Effective Data Science is still a work-in-progress. This chapter is largely complete and just needs final proof reading.

If you would like to contribute to the development of EDS, you may do so at https://github.com/zakvarty/data_science_notes.

Videos / Chapters

Reading

Use the Acquiring and Sharing Data section of the reading list to support and guide your exploration of this week’s topics. Note that these texts are divided into core reading, reference materials and materials of interest.

Tasks

Core:

  • Revisit the Projects that you explored on Github last week. This time look for any data or documentation files.

    • Are there any file types that are new to you?
    • If so, are there packages or helper function that would let you read this data into R?
    • Why might you not find many data files on Github?
  • Play CSS Diner to familiarise yourself with some CSS selectors.

  • Identify 3 APIs that give access to data on topics that interest you. Write a post on the discussion forum describing the APIs and use one of them to load some data into R.

  • Scraping Book Reviews:

    • Visit the Amazon page for R for Data Science. Write code to scrape the percentage of customers giving each “star” rating (5⭐, …, 1⭐).
    • Turn your code into a function that will return a tibble of the form:
product n_reviews percent_5_star percent_4_star percent_3_star percent_2_star percent_1_star url
example_name 1000 20 20 20 20 20 www.example.com
  • Generalise your function to work for other Amazon products, where the function takes as input a vector of product names and an associated vector of URLs.

  • Use your function to compare the reviews of the following three books: R for Data Science, R packages and ggplot2.

Bonus:

  • Add this function to the R package you made last week, remembering to add tests and documentation.

Live Session

In the live session we will begin with a discussion of this week’s tasks.

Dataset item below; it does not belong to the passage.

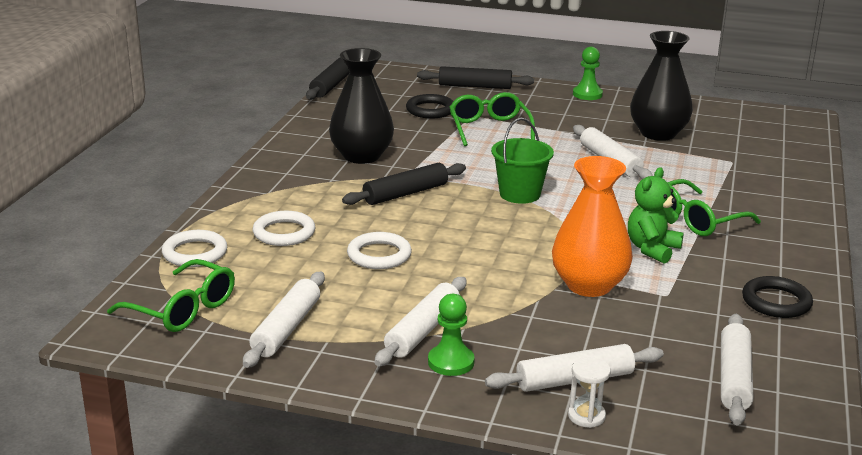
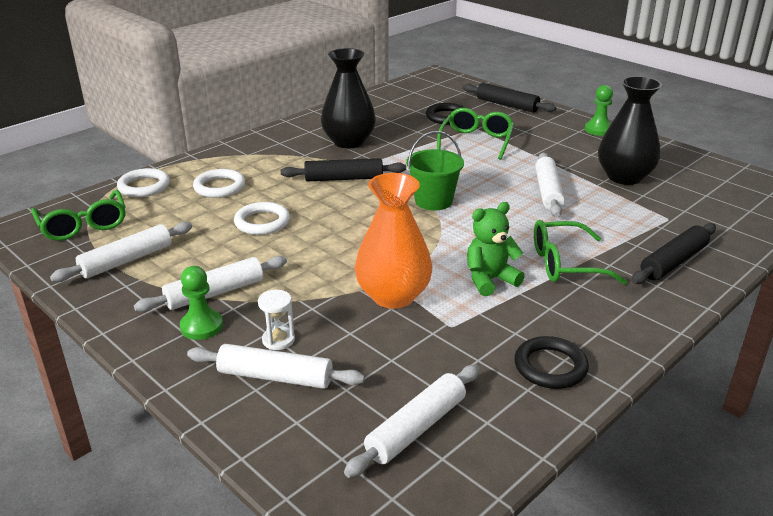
camera: 30 degrees right, 5 degrees up
black rolling pin [306,57,350,100] -> black rolling pin moved to [632,223,716,284]
white hourglass [568,357,611,428] -> white hourglass moved to [258,290,295,350]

We will then work through some examples of how to read data from non-standard sources.

Please come to the live session prepared to discuss the following points:

  • Roger Peng states that files can be imported and exported using readRDS() and saveRDS() for fast and space efficient data storage. What is the downside to doing so?

  • What data types have you come across (that we have not discussed already) and in what context are they used?

  • What do you have to give greater consideration to when scraping data than when using an API?